All plays are submitted anonymously, so Doughty and the review team had no idea they picked a local author to fill one of four spaces from the more than 250 scripts they received until after they’d made their final decision.

Doughty said he and the team were struck by the skill and virtuosity of the playwright behind “Finding Mother Courage.” They could tell right away that this person knew what they were doing. The new, original story also quickly piqued their interest.

“It’s really important to SPL, in our mission, that the stories we tell have the potential to change lives,” Doughty said. “ ‘Do we feel like this has the potential to really shape and impact someone, to really hit them hard?’ Then there was a blind wow factor. … This is a fun way to talk about something that all of us find really challenging and very scary. I can’t give too much away, but it has a really great, innovative way of coming at this.”

“Minister of Sorrow” was a one-woman show, plus a musician, while “Finding Mother Courage” features a cast of six: Preston Loomer, Mary Starkey, Doughty, who also directs, Jeffrey St. George, Koa Nemo and Jean Hardie.

A larger cast comes with different challenges in the writing of the play and the rehearsal. Kingsley said it is important to approach the process with a lot of trust and willingness to collaborate.

In a “standard” production, the director and cast take the script and get to work, with no involvement from the playwright. With a Spokane Playwrights Laboratory, the play being produced is still in the works, and the playwright is on hand to make changes as they see fit up to and including during performances.

“It is really important for the playwright in this process is that everybody in that room informs the work,” Kingsley said. “When you get great people really interested in the process, it’s a joy. It’s like nothing you’ve ever had before. Not to say that when a play is cast, it isn’t a wonderful process. But in birthing a baby, you need, sometimes, some help there by your side to know you’re in safe hands.”

The chance to help develop their character alongside the playwright motivates a lot of actors to audition for Spokane Playwrights Laboratory productions, Doughty said, calling the experience one of the most challenging but also most rewarding processes out there for an actor.

“A lot of Spokane’s local talent choose to come be a part of SPL instead of other projects because it’s so thrilling to be in the room and have this experience and to partner with playwrights and make something that’s really your own,” he said. “No one else has ever done this. This is purely your work as an actor.”

With talkbacks held after each performance, the audience also has a chance to share feedback and shape “Finding Mother Courage.” It’s in front of an audience that the playwright really gets to see what works and what doesn’t, Kingsley said.

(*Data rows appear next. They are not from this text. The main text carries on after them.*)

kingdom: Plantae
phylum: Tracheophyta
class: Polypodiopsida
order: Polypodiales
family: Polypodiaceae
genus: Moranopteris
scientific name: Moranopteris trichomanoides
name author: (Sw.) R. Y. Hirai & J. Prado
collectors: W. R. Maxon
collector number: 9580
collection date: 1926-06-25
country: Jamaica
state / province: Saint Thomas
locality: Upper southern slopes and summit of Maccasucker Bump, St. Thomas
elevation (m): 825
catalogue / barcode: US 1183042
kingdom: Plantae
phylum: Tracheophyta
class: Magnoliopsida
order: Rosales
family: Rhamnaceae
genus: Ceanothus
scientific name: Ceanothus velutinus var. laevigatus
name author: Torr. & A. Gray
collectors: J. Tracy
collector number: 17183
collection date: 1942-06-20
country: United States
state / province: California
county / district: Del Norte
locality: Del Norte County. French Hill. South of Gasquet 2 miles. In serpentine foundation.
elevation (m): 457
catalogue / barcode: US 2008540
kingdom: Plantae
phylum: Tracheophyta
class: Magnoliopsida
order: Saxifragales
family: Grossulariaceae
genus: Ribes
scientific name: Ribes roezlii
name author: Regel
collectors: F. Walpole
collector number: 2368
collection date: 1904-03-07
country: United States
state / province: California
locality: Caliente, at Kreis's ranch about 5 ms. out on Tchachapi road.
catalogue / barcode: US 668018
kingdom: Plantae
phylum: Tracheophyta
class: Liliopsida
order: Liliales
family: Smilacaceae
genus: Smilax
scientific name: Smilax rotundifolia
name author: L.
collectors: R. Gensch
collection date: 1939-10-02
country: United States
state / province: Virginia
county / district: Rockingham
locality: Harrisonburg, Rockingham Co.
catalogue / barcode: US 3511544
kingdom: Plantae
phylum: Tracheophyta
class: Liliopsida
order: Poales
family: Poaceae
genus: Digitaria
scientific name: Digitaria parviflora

She incorporated feedback from the Spokane Playwrights Laboratory run of “Minister of Sorrow” into later versions of the play that were then performed in North Carolina and then at Stage Left Theatre, calling the feedback hugely vital.

In the past, Spokane Playwrights Laboratory would stage just one performance of a work, but they’ve since extended a show’s run across a weekend so audiences have more chances to see the piece and share feedback.

That decision was also made because Doughty said a Friday night crowd reacts differently from a Saturday night or Sunday matinee audience, giving more variety to the feedback.

Another change now gives the playwright and the laboratory three months, rather than three weeks, to work together before a play is presented.

“Every single playwright that we’ve worked with has been like, ‘That’s a really tight runway – three weeks till opening night? It’s good, but it’s so intense. It would be amazing if, you give some feedback, I have more time to really sit with it, think about and figure out how to incorporate that,’ ” Doughty said. “So that’s exactly what we did.”

That extended rehearsal period also helps strengthen the connection between playwright, cast and crew who must all rely on each other to handle the evolving material with care.

“None of us really know what’s going to happen,” Doughty said. “Anything can happen between now and then, and that’s what makes it fun.”